Forer’s most universal statements began ‘At times…’ That’s because people don’t
have personality types, but personality states.
So if you’re hoping to build empathy with the reader, it’s far more effective to key
into something they’ve probably thought or felt at some point, rather than trying
to cram them into a persona:
From time to time, you probably wonder if you’re really saving enough for
retirement. Use our simple annuity calculator to see what income you can
expect.
I guess we’ve all wanted to write something that engaging at one time or
another.

The double bind


All roads lead to a sale.
A double bind presents as a choice between two alternatives, but in reality both
paths lead to the same destination. For example:

You can order online, or drop into our store to browse and buy a selection of
our sofas.

Here, the reader has two choices, but both entail ultimately making a purchase.
The idea is to present alternatives at one level of behaviour (choose how to
purchase) that amount to the same thing at a higher level (make a purchase).
The option not to buy is excluded by implication.

Distinction bias
Make the alternative sound worse.
Use distinction bias by juxtaposing your product with an alternative option and
emphasising some distinction between them.

The alternative doesn’t have to be a competing product, or even exist in the real
world.
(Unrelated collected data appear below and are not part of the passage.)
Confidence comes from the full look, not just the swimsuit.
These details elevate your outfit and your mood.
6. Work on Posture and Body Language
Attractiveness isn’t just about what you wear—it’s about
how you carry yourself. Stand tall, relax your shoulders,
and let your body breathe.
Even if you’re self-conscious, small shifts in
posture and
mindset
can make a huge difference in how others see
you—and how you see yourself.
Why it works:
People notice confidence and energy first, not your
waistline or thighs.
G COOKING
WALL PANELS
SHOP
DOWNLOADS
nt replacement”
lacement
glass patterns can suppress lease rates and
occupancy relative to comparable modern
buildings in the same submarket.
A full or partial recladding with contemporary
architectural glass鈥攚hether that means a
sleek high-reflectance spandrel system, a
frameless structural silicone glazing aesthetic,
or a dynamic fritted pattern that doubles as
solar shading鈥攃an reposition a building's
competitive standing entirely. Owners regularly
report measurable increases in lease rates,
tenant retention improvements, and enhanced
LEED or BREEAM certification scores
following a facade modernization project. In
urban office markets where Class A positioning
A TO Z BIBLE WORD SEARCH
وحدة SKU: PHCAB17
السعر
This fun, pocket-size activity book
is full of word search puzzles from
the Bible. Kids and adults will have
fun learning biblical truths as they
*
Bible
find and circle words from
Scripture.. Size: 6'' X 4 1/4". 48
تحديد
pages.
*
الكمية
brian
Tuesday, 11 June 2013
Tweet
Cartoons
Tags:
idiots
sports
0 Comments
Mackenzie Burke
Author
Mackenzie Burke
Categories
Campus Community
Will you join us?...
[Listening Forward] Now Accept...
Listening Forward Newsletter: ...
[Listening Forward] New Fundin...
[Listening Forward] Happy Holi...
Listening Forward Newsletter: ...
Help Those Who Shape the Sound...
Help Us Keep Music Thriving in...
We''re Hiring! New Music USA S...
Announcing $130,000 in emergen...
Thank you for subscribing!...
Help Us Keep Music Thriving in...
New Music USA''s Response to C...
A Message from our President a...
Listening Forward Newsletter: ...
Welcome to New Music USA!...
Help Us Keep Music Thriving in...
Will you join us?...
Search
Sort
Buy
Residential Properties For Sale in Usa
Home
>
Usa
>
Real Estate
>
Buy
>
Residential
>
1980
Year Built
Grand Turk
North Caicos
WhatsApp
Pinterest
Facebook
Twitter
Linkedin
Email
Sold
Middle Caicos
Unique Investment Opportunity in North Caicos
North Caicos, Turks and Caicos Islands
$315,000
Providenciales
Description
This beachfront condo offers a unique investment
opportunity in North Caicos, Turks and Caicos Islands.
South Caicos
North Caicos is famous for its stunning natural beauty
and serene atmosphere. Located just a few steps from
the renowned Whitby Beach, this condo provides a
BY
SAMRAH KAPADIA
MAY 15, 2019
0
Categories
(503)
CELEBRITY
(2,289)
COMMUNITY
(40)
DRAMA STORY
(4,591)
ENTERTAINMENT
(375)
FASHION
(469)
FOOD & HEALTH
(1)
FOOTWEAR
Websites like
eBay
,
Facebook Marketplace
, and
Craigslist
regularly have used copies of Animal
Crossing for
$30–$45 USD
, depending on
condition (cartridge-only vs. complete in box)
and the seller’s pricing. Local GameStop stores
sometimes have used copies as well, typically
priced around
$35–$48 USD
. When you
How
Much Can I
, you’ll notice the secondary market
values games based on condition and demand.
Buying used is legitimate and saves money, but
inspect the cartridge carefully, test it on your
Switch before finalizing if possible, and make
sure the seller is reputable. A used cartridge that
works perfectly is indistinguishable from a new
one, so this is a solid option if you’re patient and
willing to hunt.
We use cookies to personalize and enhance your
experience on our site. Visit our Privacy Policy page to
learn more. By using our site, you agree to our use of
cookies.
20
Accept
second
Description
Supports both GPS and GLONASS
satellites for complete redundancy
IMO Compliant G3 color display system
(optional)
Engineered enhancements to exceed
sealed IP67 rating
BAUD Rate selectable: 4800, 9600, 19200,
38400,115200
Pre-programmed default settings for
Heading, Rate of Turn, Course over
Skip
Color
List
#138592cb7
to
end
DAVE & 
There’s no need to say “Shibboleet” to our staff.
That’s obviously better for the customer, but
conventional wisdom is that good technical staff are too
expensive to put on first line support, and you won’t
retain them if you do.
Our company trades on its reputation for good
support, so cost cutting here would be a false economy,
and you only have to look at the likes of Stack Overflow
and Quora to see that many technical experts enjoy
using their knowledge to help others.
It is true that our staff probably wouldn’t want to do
It just has to offer less value than whatever you’re selling.

You choose the basis of comparison to suit your agenda. For example:

The EconoHeat offers four different ways to programme your heating – most
controllers have just three.

Readers should really be asking themselves how many heating-programming


methods is enough, or whether the number is relevant at all. But if you frame
their decision as a choice between two alternatives, one of which seems worse,
they’ll choose the ‘better’ one every time.